■ What the exercise asks
Copy the text of all the records below line for line, without changing a word. Leave the pictures out of your answer.

....................

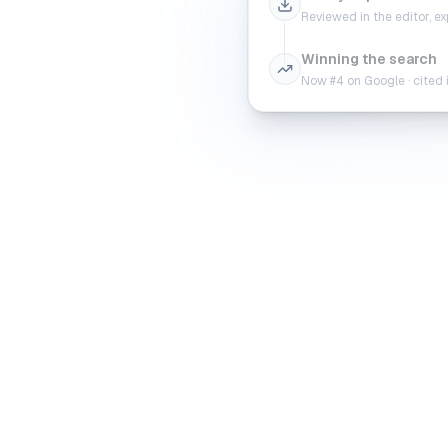
Reviewed in the editor, 
Winning the search
Now #4 on Google · cited 
Rea
Search Console tr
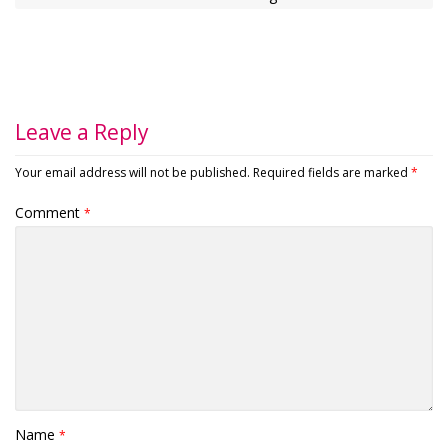
Leave a Reply
Your email address will not be published.
Required fields are marked
*
Comment
*
Name
*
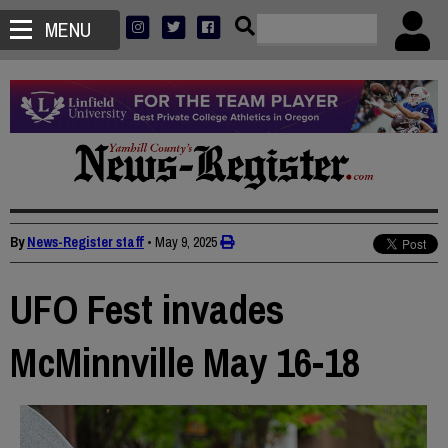
MENU
By
News-Register staff
•
May 9, 2025
UFO Fest invades
McMinnville May 16-18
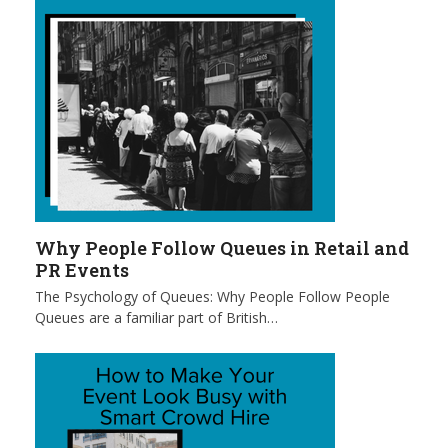
Why People Follow Queues in Retail and
PR Events
The Psychology of Queues: Why People Follow People
Queues are a familiar part of British…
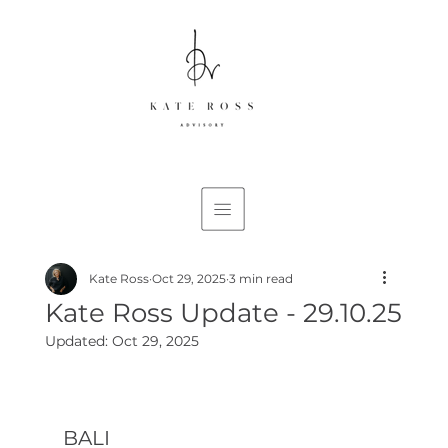
Kate Ross
Oct 29, 2025
3 min read
Kate Ross Update - 29.10.25
Updated:
Oct 29, 2025
BALI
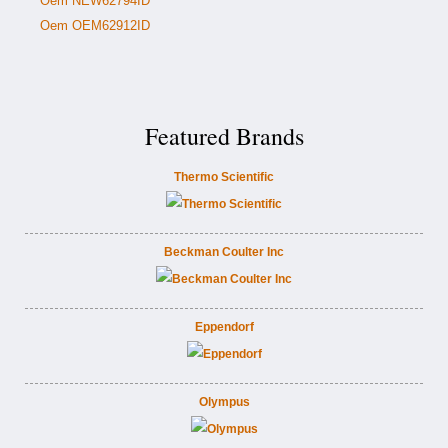
Oem NEW62794ID
Oem OEM62912ID
Featured Brands
Thermo Scientific
Beckman Coulter Inc
Eppendorf
Olympus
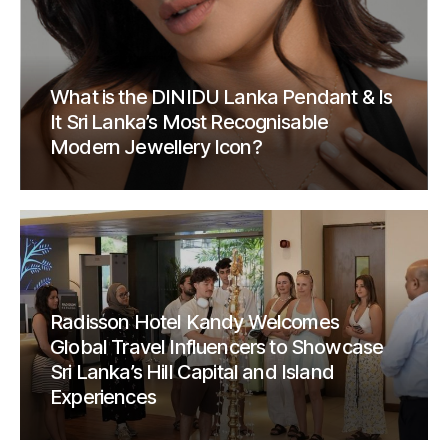
What is the DINIDU Lanka Pendant & Is
It Sri Lanka’s Most Recognisable
Modern Jewellery Icon?
Radisson Hotel Kandy Welcomes
Global Travel Influencers to Showcase
Sri Lanka’s Hill Capital and Island
Experiences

....................

■ Output
Reviewed in the editor, 
Winning the search
Now #4 on Google · cited 
Rea
Search Console tr
Leave a Reply
Your email address will not be published.
Required fields are marked
*
Comment
*
Name
*
MENU
By
News-Register staff
•
May 9, 2025
UFO Fest invades
McMinnville May 16-18
Why People Follow Queues in Retail and
PR Events
The Psychology of Queues: Why People Follow People
Queues are a familiar part of British…
Kate Ross
Oct 29, 2025
3 min read
Kate Ross Update - 29.10.25
Updated:
Oct 29, 2025
BALI
Oem NEW62794ID
Oem OEM62912ID
Featured Brands
Thermo Scientific
Beckman Coulter Inc
Eppendorf
Olympus
What is the DINIDU Lanka Pendant & Is
It Sri Lanka’s Most Recognisable
Modern Jewellery Icon?
Radisson Hotel Kandy Welcomes
Global Travel Influencers to Showcase
Sri Lanka’s Hill Capital and Island
Experiences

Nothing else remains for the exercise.